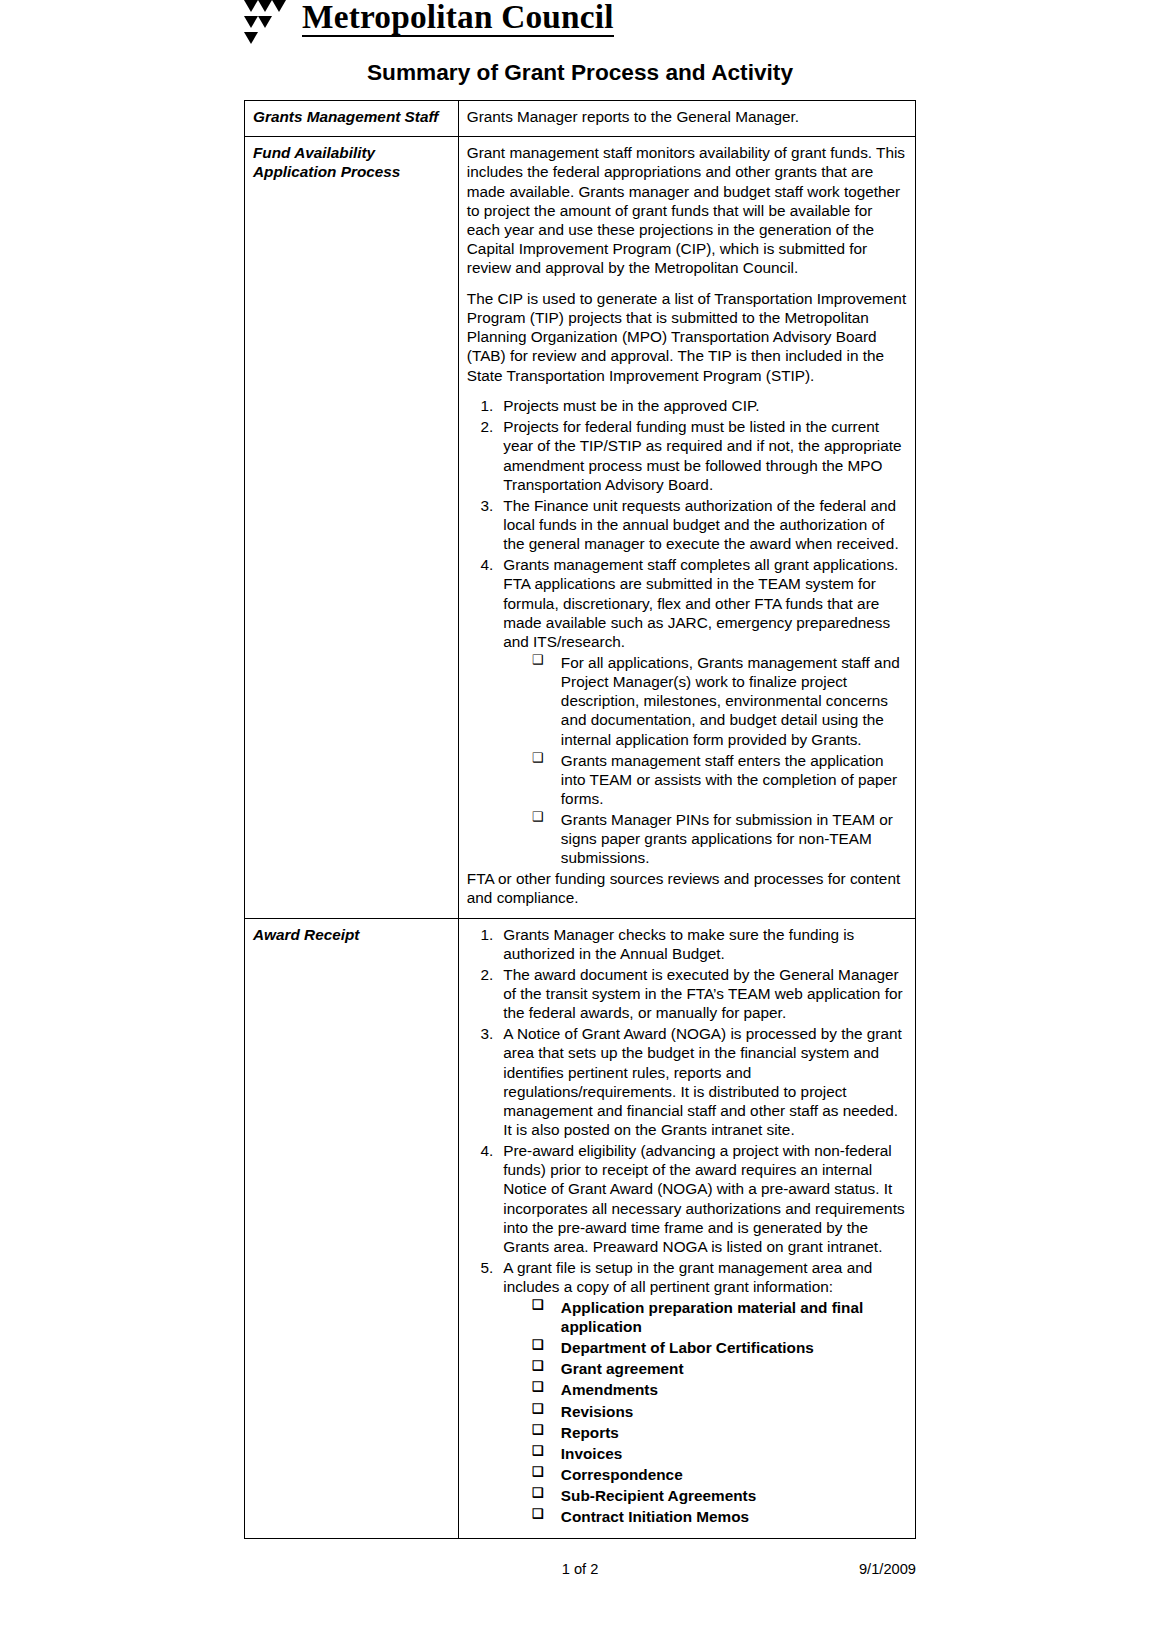Metropolitan Council
Summary of Grant Process and Activity
| Grants Management Staff | Grants Manager reports to the General Manager. |
| Fund Availability Application Process | Grant management staff monitors availability of grant funds. This includes the federal appropriations and other grants that are made available. Grants manager and budget staff work together to project the amount of grant funds that will be available for each year and use these projections in the generation of the Capital Improvement Program (CIP), which is submitted for review and approval by the Metropolitan Council. The CIP is used to generate a list of Transportation Improvement Program (TIP) projects that is submitted to the Metropolitan Planning Organization (MPO) Transportation Advisory Board (TAB) for review and approval. The TIP is then included in the State Transportation Improvement Program (STIP). Projects must be in the approved CIP. Projects for federal funding must be listed in the current year of the TIP/STIP as required and if not, the appropriate amendment process must be followed through the MPO Transportation Advisory Board. The Finance unit requests authorization of the federal and local funds in the annual budget and the authorization of the general manager to execute the award when received. Grants management staff completes all grant applications. FTA applications are submitted in the TEAM system for formula, discretionary, flex and other FTA funds that are made available such as JARC, emergency preparedness and ITS/research. For all applications, Grants management staff and Project Manager(s) work to finalize project description, milestones, environmental concerns and documentation, and budget detail using the internal application form provided by Grants. Grants management staff enters the application into TEAM or assists with the completion of paper forms. Grants Manager PINs for submission in TEAM or signs paper grants applications for non-TEAM submissions. FTA or other funding sources reviews and processes for content and compliance. |
| Award Receipt | Grants Manager checks to make sure the funding is authorized in the Annual Budget. The award document is executed by the General Manager of the transit system in the FTA’s TEAM web application for the federal awards, or manually for paper. A Notice of Grant Award (NOGA) is processed by the grant area that sets up the budget in the financial system and identifies pertinent rules, reports and regulations/requirements. It is distributed to project management and financial staff and other staff as needed. It is also posted on the Grants intranet site. Pre-award eligibility (advancing a project with non-federal funds) prior to receipt of the award requires an internal Notice of Grant Award (NOGA) with a pre-award status. It incorporates all necessary authorizations and requirements into the pre-award time frame and is generated by the Grants area. Preaward NOGA is listed on grant intranet. A grant file is setup in the grant management area and includes a copy of all pertinent grant information: Application preparation material and final application Department of Labor Certifications Grant agreement Amendments Revisions Reports Invoices Correspondence Sub-Recipient Agreements Contract Initiation Memos |
1 of 2
9/1/2009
---
(What you will do)
Exactly the lines from the top of the listing through the line with "General Manager. |", and no pictures, should be printed.

(Expected answer)
Metropolitan Council
Summary of Grant Process and Activity
| Grants Management Staff | Grants Manager reports to the General Manager. |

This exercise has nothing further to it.